Start of Block

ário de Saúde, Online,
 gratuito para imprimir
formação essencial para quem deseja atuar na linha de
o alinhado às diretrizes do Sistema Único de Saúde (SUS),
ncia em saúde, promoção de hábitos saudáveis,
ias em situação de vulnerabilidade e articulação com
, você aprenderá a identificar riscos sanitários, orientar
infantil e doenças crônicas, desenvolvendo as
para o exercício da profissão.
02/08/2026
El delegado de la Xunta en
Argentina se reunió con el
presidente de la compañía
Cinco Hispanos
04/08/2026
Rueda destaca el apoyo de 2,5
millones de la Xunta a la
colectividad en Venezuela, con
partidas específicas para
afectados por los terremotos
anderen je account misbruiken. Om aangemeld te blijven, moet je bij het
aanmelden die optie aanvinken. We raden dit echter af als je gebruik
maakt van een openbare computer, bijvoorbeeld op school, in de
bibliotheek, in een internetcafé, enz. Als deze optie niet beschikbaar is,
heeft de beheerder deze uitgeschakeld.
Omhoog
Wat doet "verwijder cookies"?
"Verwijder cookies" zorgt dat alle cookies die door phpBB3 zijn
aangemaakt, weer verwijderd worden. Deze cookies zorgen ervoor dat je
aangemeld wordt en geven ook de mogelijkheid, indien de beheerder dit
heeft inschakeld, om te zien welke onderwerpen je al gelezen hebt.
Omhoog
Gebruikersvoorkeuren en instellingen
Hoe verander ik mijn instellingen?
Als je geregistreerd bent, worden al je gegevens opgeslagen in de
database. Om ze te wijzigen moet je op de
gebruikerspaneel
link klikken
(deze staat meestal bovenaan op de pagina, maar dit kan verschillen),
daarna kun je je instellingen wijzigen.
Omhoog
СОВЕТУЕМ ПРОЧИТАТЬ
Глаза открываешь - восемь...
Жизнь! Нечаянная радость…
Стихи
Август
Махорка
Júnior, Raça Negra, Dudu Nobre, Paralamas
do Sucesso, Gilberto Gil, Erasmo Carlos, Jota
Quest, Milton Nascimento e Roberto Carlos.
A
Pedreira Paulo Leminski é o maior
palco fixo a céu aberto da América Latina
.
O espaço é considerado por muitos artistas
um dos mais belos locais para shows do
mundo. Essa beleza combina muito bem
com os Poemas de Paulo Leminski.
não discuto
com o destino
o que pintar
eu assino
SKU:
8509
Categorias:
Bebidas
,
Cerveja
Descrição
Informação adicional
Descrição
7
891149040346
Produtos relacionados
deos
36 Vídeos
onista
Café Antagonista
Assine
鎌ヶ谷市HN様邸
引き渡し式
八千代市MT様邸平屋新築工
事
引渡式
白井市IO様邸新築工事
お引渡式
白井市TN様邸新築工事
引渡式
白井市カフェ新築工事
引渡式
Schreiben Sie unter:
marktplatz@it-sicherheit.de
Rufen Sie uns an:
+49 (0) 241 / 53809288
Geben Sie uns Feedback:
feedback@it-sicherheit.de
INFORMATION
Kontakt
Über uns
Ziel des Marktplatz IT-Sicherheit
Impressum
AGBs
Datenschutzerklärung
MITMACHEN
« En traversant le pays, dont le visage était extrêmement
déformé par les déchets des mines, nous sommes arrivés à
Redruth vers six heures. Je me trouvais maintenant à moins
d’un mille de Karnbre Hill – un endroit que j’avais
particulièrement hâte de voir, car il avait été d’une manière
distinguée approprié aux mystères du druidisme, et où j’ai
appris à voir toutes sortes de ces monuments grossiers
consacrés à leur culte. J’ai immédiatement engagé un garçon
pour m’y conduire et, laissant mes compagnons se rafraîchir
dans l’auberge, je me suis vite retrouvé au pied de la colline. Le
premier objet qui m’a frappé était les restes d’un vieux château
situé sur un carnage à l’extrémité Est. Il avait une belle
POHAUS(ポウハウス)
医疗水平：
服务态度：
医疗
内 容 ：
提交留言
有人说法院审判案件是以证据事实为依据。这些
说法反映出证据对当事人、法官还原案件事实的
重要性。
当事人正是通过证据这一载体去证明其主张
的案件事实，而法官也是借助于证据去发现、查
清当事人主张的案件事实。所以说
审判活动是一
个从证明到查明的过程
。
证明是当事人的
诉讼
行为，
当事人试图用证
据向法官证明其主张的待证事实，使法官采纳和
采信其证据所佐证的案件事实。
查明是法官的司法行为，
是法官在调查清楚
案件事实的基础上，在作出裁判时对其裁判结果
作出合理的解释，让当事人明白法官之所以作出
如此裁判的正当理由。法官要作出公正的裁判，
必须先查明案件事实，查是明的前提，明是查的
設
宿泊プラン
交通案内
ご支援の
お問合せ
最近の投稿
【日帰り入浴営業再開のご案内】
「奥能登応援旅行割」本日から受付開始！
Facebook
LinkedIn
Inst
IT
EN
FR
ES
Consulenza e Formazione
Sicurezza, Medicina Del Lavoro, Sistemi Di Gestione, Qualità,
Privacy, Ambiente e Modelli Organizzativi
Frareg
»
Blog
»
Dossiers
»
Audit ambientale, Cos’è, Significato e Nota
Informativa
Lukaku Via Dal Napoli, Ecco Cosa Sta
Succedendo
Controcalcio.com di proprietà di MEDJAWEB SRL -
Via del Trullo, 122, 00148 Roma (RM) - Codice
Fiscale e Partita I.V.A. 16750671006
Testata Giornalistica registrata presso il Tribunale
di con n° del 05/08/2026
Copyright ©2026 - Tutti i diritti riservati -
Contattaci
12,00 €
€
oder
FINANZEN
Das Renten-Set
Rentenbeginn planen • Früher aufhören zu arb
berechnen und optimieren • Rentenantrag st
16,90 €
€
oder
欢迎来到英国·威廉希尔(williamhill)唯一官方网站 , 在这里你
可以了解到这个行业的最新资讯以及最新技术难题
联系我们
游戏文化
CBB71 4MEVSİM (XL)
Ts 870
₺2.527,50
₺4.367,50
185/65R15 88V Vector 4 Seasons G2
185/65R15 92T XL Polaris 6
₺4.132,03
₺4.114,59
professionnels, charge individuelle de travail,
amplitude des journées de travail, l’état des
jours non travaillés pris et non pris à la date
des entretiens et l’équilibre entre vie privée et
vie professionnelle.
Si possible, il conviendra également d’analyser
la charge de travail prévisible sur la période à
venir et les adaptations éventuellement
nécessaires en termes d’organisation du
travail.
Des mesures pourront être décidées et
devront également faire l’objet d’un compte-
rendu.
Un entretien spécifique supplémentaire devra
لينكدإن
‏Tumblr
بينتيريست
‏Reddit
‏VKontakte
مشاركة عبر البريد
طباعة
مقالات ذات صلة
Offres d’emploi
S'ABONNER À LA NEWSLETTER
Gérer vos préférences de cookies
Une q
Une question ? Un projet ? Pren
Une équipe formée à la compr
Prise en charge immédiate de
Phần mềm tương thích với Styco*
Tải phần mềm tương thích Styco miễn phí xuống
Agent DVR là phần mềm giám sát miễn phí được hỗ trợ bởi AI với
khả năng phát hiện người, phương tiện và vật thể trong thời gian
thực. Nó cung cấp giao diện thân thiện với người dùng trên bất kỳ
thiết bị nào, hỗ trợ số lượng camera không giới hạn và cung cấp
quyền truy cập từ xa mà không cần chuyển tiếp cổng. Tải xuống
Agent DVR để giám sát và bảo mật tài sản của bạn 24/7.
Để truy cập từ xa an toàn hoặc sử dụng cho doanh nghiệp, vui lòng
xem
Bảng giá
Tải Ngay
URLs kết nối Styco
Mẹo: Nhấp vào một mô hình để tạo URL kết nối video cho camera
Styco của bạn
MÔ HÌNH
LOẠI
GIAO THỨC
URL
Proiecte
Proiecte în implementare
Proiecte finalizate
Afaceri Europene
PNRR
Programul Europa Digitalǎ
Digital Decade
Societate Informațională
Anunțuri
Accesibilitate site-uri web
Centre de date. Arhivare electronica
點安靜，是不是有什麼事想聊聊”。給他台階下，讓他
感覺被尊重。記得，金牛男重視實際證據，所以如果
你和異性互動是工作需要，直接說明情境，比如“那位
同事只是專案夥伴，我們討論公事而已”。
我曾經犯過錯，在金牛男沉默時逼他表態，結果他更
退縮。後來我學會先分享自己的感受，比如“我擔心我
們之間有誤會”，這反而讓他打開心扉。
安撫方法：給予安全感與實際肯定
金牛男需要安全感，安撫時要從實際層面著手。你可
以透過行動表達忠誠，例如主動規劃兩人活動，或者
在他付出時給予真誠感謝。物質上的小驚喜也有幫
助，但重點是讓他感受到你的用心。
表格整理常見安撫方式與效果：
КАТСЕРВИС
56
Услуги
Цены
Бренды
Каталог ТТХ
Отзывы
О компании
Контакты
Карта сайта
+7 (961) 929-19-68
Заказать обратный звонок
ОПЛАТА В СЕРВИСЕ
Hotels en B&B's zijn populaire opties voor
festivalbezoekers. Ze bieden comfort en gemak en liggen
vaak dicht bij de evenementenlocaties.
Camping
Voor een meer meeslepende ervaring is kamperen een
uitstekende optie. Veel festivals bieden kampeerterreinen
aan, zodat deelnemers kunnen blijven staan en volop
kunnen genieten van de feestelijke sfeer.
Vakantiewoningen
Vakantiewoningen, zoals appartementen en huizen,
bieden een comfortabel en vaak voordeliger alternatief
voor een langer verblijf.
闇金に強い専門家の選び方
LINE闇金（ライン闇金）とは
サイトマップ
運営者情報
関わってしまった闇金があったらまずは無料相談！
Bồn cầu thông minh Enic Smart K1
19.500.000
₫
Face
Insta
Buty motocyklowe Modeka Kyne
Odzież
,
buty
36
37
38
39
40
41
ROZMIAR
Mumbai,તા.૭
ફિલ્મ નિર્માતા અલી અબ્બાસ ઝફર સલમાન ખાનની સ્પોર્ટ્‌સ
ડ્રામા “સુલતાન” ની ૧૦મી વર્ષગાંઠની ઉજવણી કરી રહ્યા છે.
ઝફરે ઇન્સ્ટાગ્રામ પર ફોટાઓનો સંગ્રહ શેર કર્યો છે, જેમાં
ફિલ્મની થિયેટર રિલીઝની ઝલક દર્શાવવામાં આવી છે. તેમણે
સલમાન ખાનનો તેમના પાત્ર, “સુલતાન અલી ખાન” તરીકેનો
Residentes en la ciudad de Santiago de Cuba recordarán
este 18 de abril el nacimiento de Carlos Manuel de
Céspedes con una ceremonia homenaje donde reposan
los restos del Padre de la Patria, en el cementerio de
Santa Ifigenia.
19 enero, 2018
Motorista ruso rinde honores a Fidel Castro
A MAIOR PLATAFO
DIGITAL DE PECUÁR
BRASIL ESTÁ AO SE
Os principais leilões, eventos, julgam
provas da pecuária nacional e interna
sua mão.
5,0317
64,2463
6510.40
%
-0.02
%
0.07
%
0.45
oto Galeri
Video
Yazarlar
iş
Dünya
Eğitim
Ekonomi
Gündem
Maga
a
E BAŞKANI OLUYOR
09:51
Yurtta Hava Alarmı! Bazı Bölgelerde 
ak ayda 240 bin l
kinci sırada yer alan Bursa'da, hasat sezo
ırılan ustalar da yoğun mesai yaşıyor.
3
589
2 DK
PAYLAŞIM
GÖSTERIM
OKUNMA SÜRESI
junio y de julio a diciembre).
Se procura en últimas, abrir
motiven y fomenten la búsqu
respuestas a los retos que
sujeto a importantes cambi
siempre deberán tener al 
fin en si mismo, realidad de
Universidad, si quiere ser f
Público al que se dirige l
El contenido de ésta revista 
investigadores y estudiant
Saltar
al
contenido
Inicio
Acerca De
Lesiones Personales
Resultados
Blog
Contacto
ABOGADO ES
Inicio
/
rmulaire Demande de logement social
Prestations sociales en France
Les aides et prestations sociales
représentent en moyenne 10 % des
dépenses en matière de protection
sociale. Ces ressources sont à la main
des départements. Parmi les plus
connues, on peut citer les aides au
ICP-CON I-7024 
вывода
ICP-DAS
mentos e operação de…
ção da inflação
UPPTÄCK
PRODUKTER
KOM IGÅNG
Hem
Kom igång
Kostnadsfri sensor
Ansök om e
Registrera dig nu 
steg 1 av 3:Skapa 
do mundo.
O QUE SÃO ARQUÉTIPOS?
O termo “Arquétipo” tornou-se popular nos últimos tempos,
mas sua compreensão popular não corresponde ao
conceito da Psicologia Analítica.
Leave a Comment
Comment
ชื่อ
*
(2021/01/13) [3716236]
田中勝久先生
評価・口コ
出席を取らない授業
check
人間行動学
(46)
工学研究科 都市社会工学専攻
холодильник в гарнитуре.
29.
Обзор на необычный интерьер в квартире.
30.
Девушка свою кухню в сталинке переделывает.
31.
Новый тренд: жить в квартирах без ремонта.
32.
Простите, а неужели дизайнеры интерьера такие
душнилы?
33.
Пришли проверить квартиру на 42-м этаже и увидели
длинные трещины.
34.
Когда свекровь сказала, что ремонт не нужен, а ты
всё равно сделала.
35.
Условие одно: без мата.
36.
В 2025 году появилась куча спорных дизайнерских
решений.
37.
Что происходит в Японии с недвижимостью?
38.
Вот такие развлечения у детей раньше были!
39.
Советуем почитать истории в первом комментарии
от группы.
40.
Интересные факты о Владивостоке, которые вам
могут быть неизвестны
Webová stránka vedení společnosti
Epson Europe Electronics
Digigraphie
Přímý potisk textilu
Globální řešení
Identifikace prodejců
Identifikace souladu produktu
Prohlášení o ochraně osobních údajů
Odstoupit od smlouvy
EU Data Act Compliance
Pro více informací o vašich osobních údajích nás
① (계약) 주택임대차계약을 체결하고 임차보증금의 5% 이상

End of Block

- Exercise details: Exactly and only the lines from the line containing "Prohlášení o ochraně osobních údajů" through the last line of the entries should be copied, both ends included.

- Result of this task:
Prohlášení o ochraně osobních údajů
Odstoupit od smlouvy
EU Data Act Compliance
Pro více informací o vašich osobních údajích nás
① (계약) 주택임대차계약을 체결하고 임차보증금의 5% 이상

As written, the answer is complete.